──────── DATA SHOWN
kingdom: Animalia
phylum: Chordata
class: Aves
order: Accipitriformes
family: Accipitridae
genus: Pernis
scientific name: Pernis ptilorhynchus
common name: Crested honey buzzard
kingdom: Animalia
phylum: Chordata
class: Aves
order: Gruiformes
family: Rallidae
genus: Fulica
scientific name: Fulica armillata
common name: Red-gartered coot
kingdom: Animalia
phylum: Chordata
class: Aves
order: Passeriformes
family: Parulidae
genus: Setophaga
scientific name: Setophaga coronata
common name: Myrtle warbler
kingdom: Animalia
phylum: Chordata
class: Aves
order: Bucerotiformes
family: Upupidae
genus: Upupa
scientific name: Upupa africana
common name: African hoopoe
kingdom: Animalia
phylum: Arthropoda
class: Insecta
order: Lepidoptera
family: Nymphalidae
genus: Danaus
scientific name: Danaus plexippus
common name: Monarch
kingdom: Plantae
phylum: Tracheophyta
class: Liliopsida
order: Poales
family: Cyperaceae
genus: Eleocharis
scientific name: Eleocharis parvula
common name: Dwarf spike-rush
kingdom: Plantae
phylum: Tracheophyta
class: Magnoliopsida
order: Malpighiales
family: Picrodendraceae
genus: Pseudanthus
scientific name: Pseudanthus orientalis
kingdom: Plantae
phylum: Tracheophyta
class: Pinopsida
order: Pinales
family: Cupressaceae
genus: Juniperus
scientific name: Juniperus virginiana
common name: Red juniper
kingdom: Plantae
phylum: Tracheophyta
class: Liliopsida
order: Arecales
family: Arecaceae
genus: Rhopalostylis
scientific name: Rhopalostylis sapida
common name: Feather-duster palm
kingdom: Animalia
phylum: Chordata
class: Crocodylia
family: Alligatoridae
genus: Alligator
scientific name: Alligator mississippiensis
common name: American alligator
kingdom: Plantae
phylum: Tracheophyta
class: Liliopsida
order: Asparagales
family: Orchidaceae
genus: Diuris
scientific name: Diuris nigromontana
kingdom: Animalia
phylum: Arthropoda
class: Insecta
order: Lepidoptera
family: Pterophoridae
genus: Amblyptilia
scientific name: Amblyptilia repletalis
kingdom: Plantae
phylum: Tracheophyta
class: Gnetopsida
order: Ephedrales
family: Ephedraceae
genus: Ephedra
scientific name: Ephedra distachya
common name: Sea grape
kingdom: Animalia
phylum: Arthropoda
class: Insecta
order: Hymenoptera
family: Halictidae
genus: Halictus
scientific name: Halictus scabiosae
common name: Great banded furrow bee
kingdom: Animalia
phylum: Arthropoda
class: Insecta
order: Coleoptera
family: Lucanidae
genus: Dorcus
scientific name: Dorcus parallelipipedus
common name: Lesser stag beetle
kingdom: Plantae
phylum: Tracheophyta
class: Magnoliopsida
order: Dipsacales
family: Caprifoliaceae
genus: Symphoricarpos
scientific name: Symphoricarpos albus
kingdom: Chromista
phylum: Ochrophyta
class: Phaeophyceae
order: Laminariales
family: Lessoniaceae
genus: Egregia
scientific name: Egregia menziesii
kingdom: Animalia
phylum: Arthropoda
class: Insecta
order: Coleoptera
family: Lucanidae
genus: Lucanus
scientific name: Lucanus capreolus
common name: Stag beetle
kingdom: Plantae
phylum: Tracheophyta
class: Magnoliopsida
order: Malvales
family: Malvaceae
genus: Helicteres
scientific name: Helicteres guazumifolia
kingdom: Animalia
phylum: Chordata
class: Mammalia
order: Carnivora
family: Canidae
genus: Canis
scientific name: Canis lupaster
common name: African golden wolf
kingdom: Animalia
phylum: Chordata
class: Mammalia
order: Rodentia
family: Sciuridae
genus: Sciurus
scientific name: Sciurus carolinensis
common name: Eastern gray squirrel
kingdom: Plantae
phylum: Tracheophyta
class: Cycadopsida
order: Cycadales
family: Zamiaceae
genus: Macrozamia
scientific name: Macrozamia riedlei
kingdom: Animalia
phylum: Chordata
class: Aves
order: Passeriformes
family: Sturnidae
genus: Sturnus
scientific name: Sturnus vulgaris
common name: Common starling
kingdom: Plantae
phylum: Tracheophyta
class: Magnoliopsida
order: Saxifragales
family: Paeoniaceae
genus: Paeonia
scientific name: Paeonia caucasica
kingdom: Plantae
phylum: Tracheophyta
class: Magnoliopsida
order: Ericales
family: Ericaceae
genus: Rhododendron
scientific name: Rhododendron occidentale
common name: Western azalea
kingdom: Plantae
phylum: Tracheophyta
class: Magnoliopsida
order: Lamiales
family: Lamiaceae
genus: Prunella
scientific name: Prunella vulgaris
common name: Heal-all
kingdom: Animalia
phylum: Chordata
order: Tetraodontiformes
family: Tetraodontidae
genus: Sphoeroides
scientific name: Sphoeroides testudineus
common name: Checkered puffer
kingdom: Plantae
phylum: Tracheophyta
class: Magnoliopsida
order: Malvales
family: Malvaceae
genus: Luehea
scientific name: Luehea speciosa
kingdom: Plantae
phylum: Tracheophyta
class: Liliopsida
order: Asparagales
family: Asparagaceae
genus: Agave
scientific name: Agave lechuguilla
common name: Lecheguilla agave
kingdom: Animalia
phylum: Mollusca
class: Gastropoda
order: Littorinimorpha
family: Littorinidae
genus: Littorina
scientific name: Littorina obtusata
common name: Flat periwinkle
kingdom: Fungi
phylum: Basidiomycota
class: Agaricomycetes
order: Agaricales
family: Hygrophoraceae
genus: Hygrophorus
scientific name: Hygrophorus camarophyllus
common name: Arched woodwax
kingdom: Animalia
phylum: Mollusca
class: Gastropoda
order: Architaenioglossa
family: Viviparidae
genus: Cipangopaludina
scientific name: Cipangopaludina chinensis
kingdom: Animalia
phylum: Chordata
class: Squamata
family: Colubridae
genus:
────────────────
WHAT IS REQUIRED
Reproduce every line of the entries above word for word, keeping them in their original order.

OUTPUT FOR THIS EXERCISE
kingdom: Animalia
phylum: Chordata
class: Aves
order: Accipitriformes
family: Accipitridae
genus: Pernis
scientific name: Pernis ptilorhynchus
common name: Crested honey buzzard
kingdom: Animalia
phylum: Chordata
class: Aves
order: Gruiformes
family: Rallidae
genus: Fulica
scientific name: Fulica armillata
common name: Red-gartered coot
kingdom: Animalia
phylum: Chordata
class: Aves
order: Passeriformes
family: Parulidae
genus: Setophaga
scientific name: Setophaga coronata
common name: Myrtle warbler
kingdom: Animalia
phylum: Chordata
class: Aves
order: Bucerotiformes
family: Upupidae
genus: Upupa
scientific name: Upupa africana
common name: African hoopoe
kingdom: Animalia
phylum: Arthropoda
class: Insecta
order: Lepidoptera
family: Nymphalidae
genus: Danaus
scientific name: Danaus plexippus
common name: Monarch
kingdom: Plantae
phylum: Tracheophyta
class: Liliopsida
order: Poales
family: Cyperaceae
genus: Eleocharis
scientific name: Eleocharis parvula
common name: Dwarf spike-rush
kingdom: Plantae
phylum: Tracheophyta
class: Magnoliopsida
order: Malpighiales
family: Picrodendraceae
genus: Pseudanthus
scientific name: Pseudanthus orientalis
kingdom: Plantae
phylum: Tracheophyta
class: Pinopsida
order: Pinales
family: Cupressaceae
genus: Juniperus
scientific name: Juniperus virginiana
common name: Red juniper
kingdom: Plantae
phylum: Tracheophyta
class: Liliopsida
order: Arecales
family: Arecaceae
genus: Rhopalostylis
scientific name: Rhopalostylis sapida
common name: Feather-duster palm
kingdom: Animalia
phylum: Chordata
class: Crocodylia
family: Alligatoridae
genus: Alligator
scientific name: Alligator mississippiensis
common name: American alligator
kingdom: Plantae
phylum: Tracheophyta
class: Liliopsida
order: Asparagales
family: Orchidaceae
genus: Diuris
scientific name: Diuris nigromontana
kingdom: Animalia
phylum: Arthropoda
class: Insecta
order: Lepidoptera
family: Pterophoridae
genus: Amblyptilia
scientific name: Amblyptilia repletalis
kingdom: Plantae
phylum: Tracheophyta
class: Gnetopsida
order: Ephedrales
family: Ephedraceae
genus: Ephedra
scientific name: Ephedra distachya
common name: Sea grape
kingdom: Animalia
phylum: Arthropoda
class: Insecta
order: Hymenoptera
family: Halictidae
genus: Halictus
scientific name: Halictus scabiosae
common name: Great banded furrow bee
kingdom: Animalia
phylum: Arthropoda
class: Insecta
order: Coleoptera
family: Lucanidae
genus: Dorcus
scientific name: Dorcus parallelipipedus
common name: Lesser stag beetle
kingdom: Plantae
phylum: Tracheophyta
class: Magnoliopsida
order: Dipsacales
family: Caprifoliaceae
genus: Symphoricarpos
scientific name: Symphoricarpos albus
kingdom: Chromista
phylum: Ochrophyta
class: Phaeophyceae
order: Laminariales
family: Lessoniaceae
genus: Egregia
scientific name: Egregia menziesii
kingdom: Animalia
phylum: Arthropoda
class: Insecta
order: Coleoptera
family: Lucanidae
genus: Lucanus
scientific name: Lucanus capreolus
common name: Stag beetle
kingdom: Plantae
phylum: Tracheophyta
class: Magnoliopsida
order: Malvales
family: Malvaceae
genus: Helicteres
scientific name: Helicteres guazumifolia
kingdom: Animalia
phylum: Chordata
class: Mammalia
order: Carnivora
family: Canidae
genus: Canis
scientific name: Canis lupaster
common name: African golden wolf
kingdom: Animalia
phylum: Chordata
class: Mammalia
order: Rodentia
family: Sciuridae
genus: Sciurus
scientific name: Sciurus carolinensis
common name: Eastern gray squirrel
kingdom: Plantae
phylum: Tracheophyta
class: Cycadopsida
order: Cycadales
family: Zamiaceae
genus: Macrozamia
scientific name: Macrozamia riedlei
kingdom: Animalia
phylum: Chordata
class: Aves
order: Passeriformes
family: Sturnidae
genus: Sturnus
scientific name: Sturnus vulgaris
common name: Common starling
kingdom: Plantae
phylum: Tracheophyta
class: Magnoliopsida
order: Saxifragales
family: Paeoniaceae
genus: Paeonia
scientific name: Paeonia caucasica
kingdom: Plantae
phylum: Tracheophyta
class: Magnoliopsida
order: Ericales
family: Ericaceae
genus: Rhododendron
scientific name: Rhododendron occidentale
common name: Western azalea
kingdom: Plantae
phylum: Tracheophyta
class: Magnoliopsida
order: Lamiales
family: Lamiaceae
genus: Prunella
scientific name: Prunella vulgaris
common name: Heal-all
kingdom: Animalia
phylum: Chordata
order: Tetraodontiformes
family: Tetraodontidae
genus: Sphoeroides
scientific name: Sphoeroides testudineus
common name: Checkered puffer
kingdom: Plantae
phylum: Tracheophyta
class: Magnoliopsida
order: Malvales
family: Malvaceae
genus: Luehea
scientific name: Luehea speciosa
kingdom: Plantae
phylum: Tracheophyta
class: Liliopsida
order: Asparagales
family: Asparagaceae
genus: Agave
scientific name: Agave lechuguilla
common name: Lecheguilla agave
kingdom: Animalia
phylum: Mollusca
class: Gastropoda
order: Littorinimorpha
family: Littorinidae
genus: Littorina
scientific name: Littorina obtusata
common name: Flat periwinkle
kingdom: Fungi
phylum: Basidiomycota
class: Agaricomycetes
order: Agaricales
family: Hygrophoraceae
genus: Hygrophorus
scientific name: Hygrophorus camarophyllus
common name: Arched woodwax
kingdom: Animalia
phylum: Mollusca
class: Gastropoda
order: Architaenioglossa
family: Viviparidae
genus: Cipangopaludina
scientific name: Cipangopaludina chinensis
kingdom: Animalia
phylum: Chordata
class: Squamata
family: Colubridae
genus:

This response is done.